» **What to do**
Leave out the pictures and copy every record exactly.

Stored records:
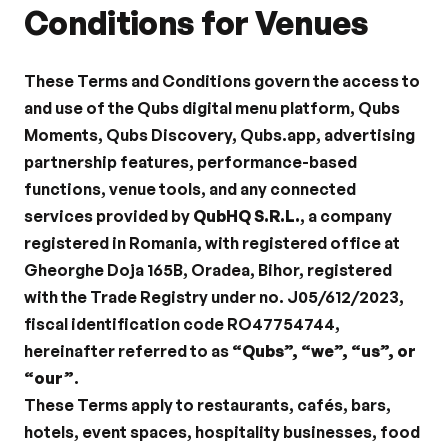
Conditions for Venues
These Terms and Conditions govern the access to 
and use of the Qubs digital menu platform, Qubs 
Moments, Qubs Discovery, Qubs.app, advertising 
partnership features, performance-based 
functions, venue tools, and any connected 
services provided by 
QubHQ S.R.L.
, a company 
registered in Romania, with registered office at 
Gheorghe Doja 165B, Oradea, Bihor, registered 
with the Trade Registry under no. J05/612/2023, 
fiscal identification code RO47754744, 
hereinafter referred to as 
“Qubs”, “we”, “us”, or 
“our”
.
These Terms apply to restaurants, cafés, bars, 
hotels, event spaces, hospitality businesses, food 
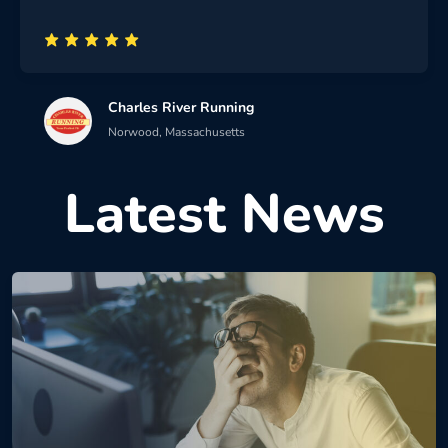
Charles River Running
Norwood, Massachusetts
Latest News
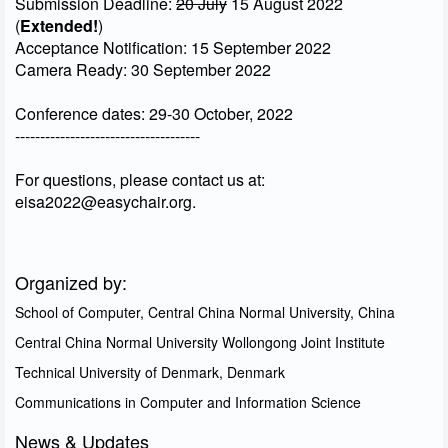
Submission Deadline:
20 July
15 August 2022
(
Extended!
)
Acceptance Notification: 15 September 2022
Camera Ready: 30 September 2022
Conference dates: 29-30 October, 2022
-------------------------------------
For questions, please contact us at:
eisa2022@easychair.org.
Organized by:
School of Computer, Central China Normal University, China
Central China Normal University Wollongong Joint Institute
Technical University of Denmark, Denmark
Communications in Computer and Information Science
News & Updates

» **Answer box**
Conditions for Venues
These Terms and Conditions govern the access to 
and use of the Qubs digital menu platform, Qubs 
Moments, Qubs Discovery, Qubs.app, advertising 
partnership features, performance-based 
functions, venue tools, and any connected 
services provided by 
QubHQ S.R.L.
, a company 
registered in Romania, with registered office at 
Gheorghe Doja 165B, Oradea, Bihor, registered 
with the Trade Registry under no. J05/612/2023, 
fiscal identification code RO47754744, 
hereinafter referred to as 
“Qubs”, “we”, “us”, or 
“our”
.
These Terms apply to restaurants, cafés, bars, 
hotels, event spaces, hospitality businesses, food 
Charles River Running
Norwood, Massachusetts
Latest News
Submission Deadline:
20 July
15 August 2022
(
Extended!
)
Acceptance Notification: 15 September 2022
Camera Ready: 30 September 2022
Conference dates: 29-30 October, 2022
-------------------------------------
For questions, please contact us at:
eisa2022@easychair.org.
Organized by:
School of Computer, Central China Normal University, China
Central China Normal University Wollongong Joint Institute
Technical University of Denmark, Denmark
Communications in Computer and Information Science
News & Updates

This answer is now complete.